I told Tony of Nerrity's plans and he said disgustedly, 'What is he, an effing optimist?' He bit his thumbnail. 'Have to find that little nipper, won't we?'
'Hope to God.'
'Better chance in this country than anywhere else, of course.'
I nodded. Among well-meaning peoples, like the British, kidnappers were disadvantaged. Their crime was reviled, not tolerated, and the population not afraid of informing. Once the victim was safely home, the trace-and-capture machinery had proved excellent.
Finding the hide-out before the pay-off was easier in Britain than in Italy, but still dauntingly difficult: and most successes along that line had come from coincidence, from nosey neighbours, and from guessing who had done the kidnap because of the close knowledge inadvertently revealed of the victim's private life.

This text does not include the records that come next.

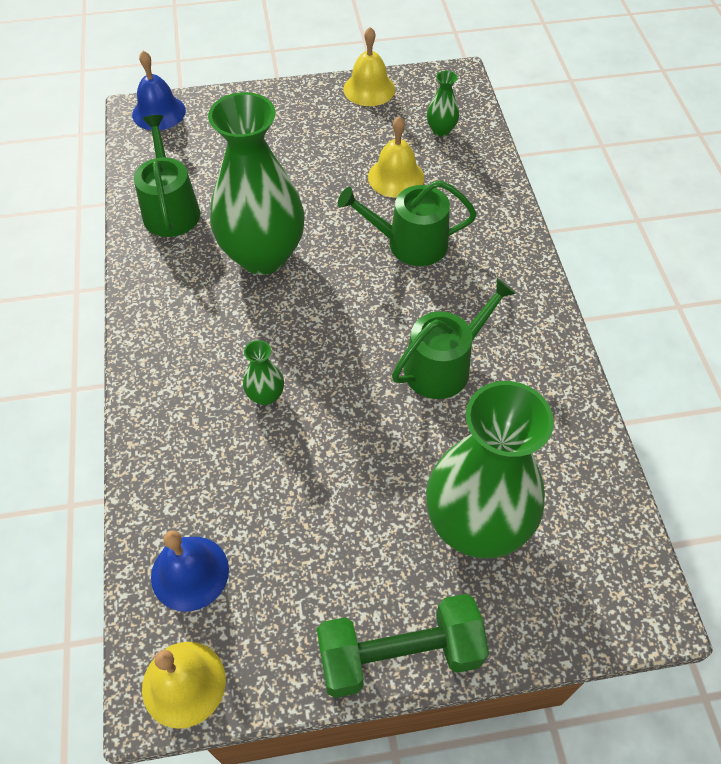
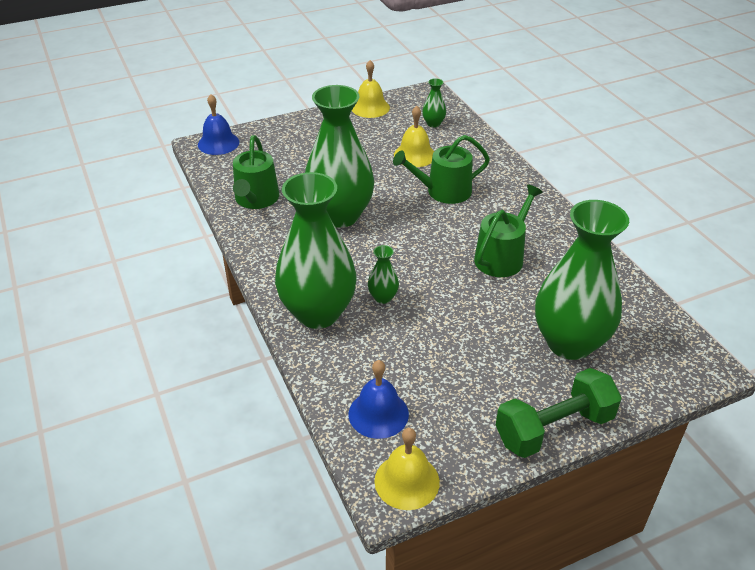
camera: 15 degrees left, 15 degrees down
(170, 209) = (256, 199): green watering can -> green watering can turned 150 degrees counterclockwise
(177, 401) = (318, 313): none -> green vase

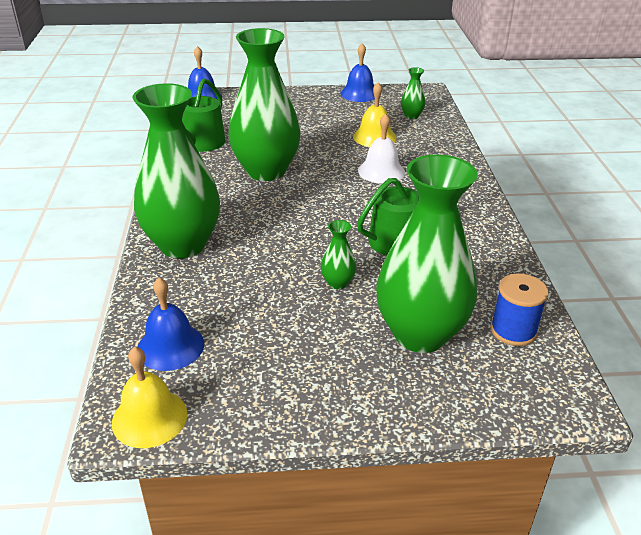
camera: 20 degrees right, 5 degrees down
(370, 107) = (359, 93): yellow bell -> blue bell
(383, 297) = (254, 246): green vase -> green vase (337, 283)
(443, 191) = (381, 171): green watering can -> white bell
(554, 428) = (344, 413): green dumbbell -> none
(635, 319) = (513, 330): none -> blue spool

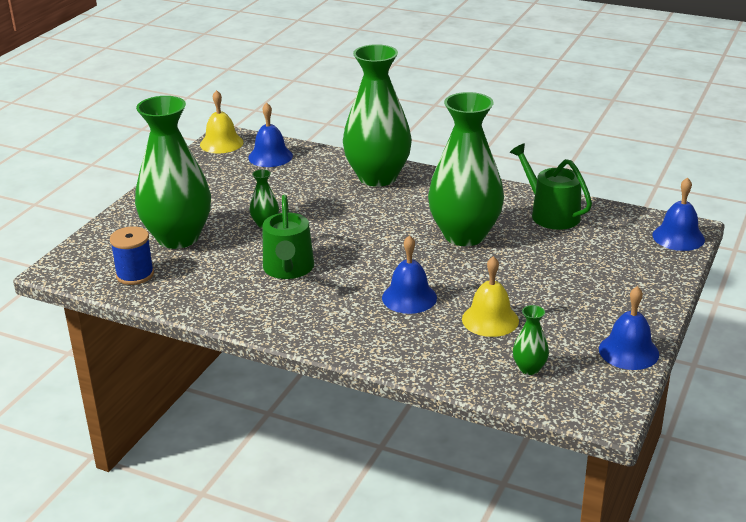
camera: 120 degrees right, 5 degrees down
(381, 171) = (409, 297): white bell -> blue bell

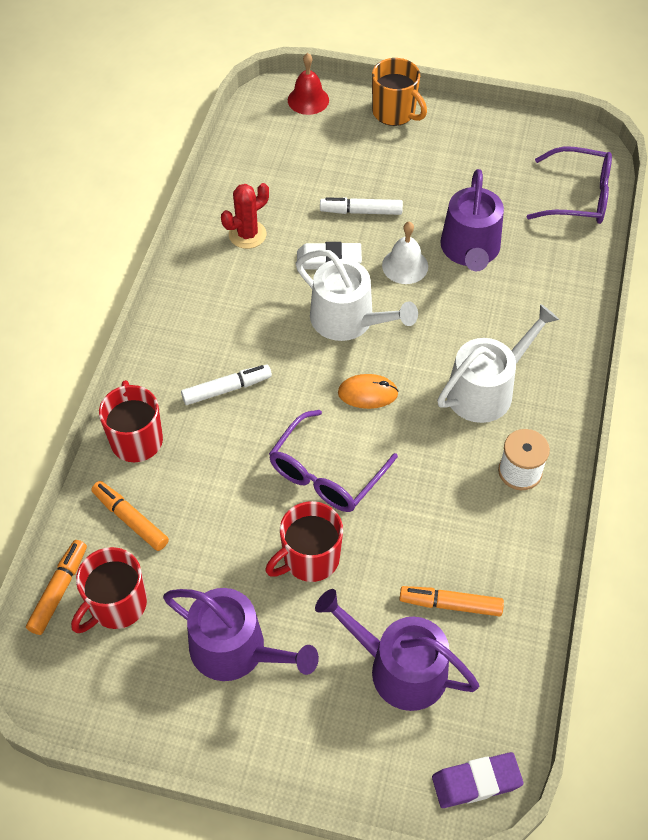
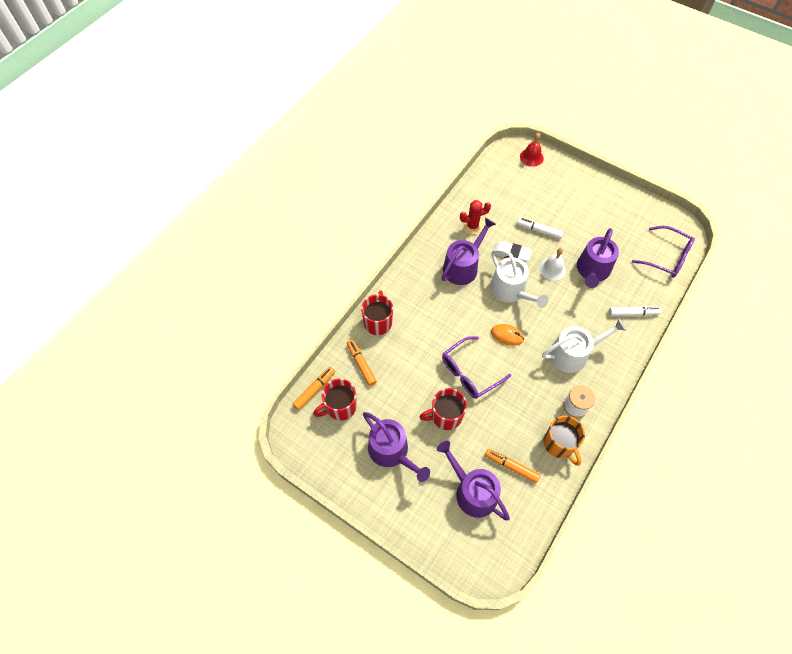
camera: 20 degrees right, 5 degrees up
(227, 389) = (433, 309): white marker -> white marker (633, 313)
(254, 304) = (463, 266): none -> purple watering can
(395, 112) = (577, 178): orange mug -> orange mug (559, 444)
(476, 782) = (492, 566): purple eraser -> none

'No one knew my daughter was going to be at that dance except her boy-friend,' one grief-stricken father had told us: and sure enough her apparently shattered boy-friend had organised the extortion - that time without the girl's knowledge, which wasn't always so. Collusion with the 'victim' had to be considered every time, human greed being what it was. The girl in that case had been found and freed without a ransom being paid, but she'd had a worse time in captivity than Alessia and the last I'd heard she was being treated for deep prolonged depression.
'I think I'll just mosey around a bit where the boats are,' Tony said. 'Can I borrow your car? You can use Miranda's if you're desperate. Do you mind if I go home later for some gear? I'll see you at effing breakfast.'
'Don't crunch it,' I said, giving him the keys.
'As if I would.'
I spent the evening eating the hotel's very reasonable dinner and packing Miranda's belongings. Dominic's clothes, quiet and folded, filled a neat small suitcase. I put his cuddly toys, a teddy and a Snoopy, in beside them, and shut the lid: and thought of him, so defenceless, so frightened, and knew that it was because of people like him and Alessia that what I was doing was a job for life.